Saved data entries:

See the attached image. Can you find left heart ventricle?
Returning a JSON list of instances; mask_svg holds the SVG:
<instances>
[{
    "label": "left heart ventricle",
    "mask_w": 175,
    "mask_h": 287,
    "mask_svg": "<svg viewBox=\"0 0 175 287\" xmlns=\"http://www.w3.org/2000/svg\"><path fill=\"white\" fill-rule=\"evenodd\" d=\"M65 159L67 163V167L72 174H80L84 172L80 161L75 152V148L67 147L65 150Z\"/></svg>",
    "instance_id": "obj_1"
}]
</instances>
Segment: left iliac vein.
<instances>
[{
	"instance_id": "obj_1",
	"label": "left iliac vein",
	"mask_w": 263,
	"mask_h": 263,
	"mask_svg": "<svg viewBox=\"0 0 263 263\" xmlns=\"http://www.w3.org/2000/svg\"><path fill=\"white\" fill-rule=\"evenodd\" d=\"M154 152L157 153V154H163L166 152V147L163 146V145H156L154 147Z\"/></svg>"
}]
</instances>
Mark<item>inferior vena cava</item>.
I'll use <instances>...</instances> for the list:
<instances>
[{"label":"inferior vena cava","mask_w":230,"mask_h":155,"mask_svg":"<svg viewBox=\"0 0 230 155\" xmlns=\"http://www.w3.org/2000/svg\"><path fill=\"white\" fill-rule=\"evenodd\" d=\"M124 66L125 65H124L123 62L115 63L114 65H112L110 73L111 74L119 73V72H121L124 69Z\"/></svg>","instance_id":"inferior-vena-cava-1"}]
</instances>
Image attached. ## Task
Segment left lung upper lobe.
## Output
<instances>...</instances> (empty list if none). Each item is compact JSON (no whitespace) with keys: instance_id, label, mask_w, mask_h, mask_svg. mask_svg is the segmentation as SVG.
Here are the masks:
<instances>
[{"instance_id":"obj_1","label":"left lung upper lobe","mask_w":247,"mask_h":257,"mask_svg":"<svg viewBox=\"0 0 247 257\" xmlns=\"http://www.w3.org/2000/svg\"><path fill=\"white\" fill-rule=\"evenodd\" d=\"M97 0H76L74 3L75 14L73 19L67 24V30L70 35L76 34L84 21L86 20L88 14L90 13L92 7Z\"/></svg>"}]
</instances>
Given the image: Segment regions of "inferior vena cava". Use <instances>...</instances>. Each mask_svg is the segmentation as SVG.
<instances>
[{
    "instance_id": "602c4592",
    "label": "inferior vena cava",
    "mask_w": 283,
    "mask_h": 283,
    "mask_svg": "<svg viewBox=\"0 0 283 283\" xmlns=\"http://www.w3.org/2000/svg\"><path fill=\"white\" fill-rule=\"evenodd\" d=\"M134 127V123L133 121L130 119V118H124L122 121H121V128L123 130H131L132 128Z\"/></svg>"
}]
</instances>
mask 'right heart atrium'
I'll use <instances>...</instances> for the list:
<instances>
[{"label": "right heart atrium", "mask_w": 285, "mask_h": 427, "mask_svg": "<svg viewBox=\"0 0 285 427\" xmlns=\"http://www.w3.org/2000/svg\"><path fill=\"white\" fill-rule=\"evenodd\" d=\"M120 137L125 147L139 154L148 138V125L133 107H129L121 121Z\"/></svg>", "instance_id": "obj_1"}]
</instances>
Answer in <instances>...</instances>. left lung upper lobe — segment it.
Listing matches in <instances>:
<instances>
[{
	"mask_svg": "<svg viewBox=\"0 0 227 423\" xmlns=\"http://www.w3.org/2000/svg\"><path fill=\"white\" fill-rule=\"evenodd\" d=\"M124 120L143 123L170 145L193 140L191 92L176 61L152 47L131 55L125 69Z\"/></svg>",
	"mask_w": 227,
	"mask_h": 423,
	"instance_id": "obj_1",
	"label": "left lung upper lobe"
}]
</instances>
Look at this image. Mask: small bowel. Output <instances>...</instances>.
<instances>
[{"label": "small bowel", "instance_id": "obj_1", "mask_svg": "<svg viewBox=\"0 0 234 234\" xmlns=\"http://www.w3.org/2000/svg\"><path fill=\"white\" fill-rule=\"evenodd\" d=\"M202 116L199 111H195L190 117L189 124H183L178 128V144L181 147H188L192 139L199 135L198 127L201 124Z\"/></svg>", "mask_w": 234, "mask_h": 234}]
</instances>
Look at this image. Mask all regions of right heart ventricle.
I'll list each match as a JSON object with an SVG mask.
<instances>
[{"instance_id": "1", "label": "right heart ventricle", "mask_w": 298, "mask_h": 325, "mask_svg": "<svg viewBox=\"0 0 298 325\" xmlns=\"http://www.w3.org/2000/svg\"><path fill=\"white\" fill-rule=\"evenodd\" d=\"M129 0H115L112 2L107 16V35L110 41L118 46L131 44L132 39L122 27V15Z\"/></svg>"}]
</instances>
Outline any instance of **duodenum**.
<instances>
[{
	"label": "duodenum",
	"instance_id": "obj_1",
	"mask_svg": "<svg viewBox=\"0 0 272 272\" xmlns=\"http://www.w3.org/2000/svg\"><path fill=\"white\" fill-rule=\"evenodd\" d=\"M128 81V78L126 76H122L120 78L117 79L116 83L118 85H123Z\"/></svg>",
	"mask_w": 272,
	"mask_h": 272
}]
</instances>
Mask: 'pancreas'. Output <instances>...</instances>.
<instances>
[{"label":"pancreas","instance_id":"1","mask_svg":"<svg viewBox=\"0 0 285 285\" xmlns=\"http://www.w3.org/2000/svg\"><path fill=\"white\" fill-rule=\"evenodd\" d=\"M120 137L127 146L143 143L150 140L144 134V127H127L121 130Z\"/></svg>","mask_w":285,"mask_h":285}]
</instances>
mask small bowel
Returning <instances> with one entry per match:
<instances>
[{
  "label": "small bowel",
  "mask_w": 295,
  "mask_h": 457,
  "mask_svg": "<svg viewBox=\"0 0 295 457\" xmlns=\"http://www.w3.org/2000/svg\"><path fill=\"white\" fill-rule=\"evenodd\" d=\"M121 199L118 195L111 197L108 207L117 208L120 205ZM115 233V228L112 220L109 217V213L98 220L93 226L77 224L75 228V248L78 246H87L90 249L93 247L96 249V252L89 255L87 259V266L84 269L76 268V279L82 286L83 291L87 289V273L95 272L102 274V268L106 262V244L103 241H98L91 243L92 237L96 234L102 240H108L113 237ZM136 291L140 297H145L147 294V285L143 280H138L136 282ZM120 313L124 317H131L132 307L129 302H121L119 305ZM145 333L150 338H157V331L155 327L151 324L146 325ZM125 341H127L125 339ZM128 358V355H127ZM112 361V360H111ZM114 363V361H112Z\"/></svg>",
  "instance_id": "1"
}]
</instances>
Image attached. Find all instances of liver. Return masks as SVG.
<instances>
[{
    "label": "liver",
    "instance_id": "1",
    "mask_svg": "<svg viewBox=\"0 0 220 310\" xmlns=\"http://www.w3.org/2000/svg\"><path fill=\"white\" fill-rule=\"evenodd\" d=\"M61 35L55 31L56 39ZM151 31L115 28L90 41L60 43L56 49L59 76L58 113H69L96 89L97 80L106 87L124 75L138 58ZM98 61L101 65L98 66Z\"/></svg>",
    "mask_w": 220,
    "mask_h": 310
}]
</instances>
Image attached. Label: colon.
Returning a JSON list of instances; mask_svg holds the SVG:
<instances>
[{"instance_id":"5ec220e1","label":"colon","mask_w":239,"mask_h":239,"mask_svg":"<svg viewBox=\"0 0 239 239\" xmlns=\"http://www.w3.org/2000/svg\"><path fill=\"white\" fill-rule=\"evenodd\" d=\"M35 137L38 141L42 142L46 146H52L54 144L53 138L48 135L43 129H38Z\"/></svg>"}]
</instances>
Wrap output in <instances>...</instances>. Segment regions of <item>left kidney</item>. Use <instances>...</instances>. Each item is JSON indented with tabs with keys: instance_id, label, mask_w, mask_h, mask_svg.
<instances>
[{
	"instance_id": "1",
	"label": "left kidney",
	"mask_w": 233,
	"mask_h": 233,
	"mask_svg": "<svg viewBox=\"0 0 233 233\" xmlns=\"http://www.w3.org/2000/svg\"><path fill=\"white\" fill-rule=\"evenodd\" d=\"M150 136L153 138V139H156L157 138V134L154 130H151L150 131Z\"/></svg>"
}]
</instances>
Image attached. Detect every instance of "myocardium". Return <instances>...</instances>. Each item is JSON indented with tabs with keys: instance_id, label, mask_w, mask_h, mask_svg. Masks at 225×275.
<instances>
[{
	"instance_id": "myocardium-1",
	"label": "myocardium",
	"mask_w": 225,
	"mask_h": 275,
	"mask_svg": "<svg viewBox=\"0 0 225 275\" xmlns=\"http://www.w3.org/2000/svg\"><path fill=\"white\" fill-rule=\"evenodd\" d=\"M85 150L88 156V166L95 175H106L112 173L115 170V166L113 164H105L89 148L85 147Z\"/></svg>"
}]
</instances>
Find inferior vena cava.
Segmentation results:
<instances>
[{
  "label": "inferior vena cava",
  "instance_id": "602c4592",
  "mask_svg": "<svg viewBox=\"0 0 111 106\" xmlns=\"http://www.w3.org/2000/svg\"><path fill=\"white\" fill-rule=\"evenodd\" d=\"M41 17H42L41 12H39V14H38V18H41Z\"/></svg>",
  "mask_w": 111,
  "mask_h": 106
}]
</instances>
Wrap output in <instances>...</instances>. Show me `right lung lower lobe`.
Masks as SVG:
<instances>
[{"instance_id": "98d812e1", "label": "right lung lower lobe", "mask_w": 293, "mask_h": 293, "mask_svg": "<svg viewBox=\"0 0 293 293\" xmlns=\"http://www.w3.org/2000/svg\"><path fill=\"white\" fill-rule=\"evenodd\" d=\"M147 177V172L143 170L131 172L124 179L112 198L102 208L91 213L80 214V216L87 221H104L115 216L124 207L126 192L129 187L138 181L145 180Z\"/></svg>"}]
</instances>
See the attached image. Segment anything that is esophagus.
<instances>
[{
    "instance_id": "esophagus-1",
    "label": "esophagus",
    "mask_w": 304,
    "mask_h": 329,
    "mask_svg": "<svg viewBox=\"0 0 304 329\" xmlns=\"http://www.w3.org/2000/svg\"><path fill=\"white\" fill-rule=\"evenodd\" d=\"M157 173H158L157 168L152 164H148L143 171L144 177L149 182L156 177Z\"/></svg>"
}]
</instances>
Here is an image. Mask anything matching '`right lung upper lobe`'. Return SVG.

▶ _Your goal_: Pull out every line of the items above that contains the string "attached". Case counts.

▶ _Complete output_:
See the attached image. Can you find left heart ventricle?
Image attached. ## Task
Image attached. Find all instances of liver. Return masks as SVG.
Image attached. Label: colon.
Image attached. Detect every instance of "myocardium". Return <instances>...</instances>. Each item is JSON indented with tabs with keys: instance_id, label, mask_w, mask_h, mask_svg. Masks at 225×275.
See the attached image. Segment anything that is esophagus.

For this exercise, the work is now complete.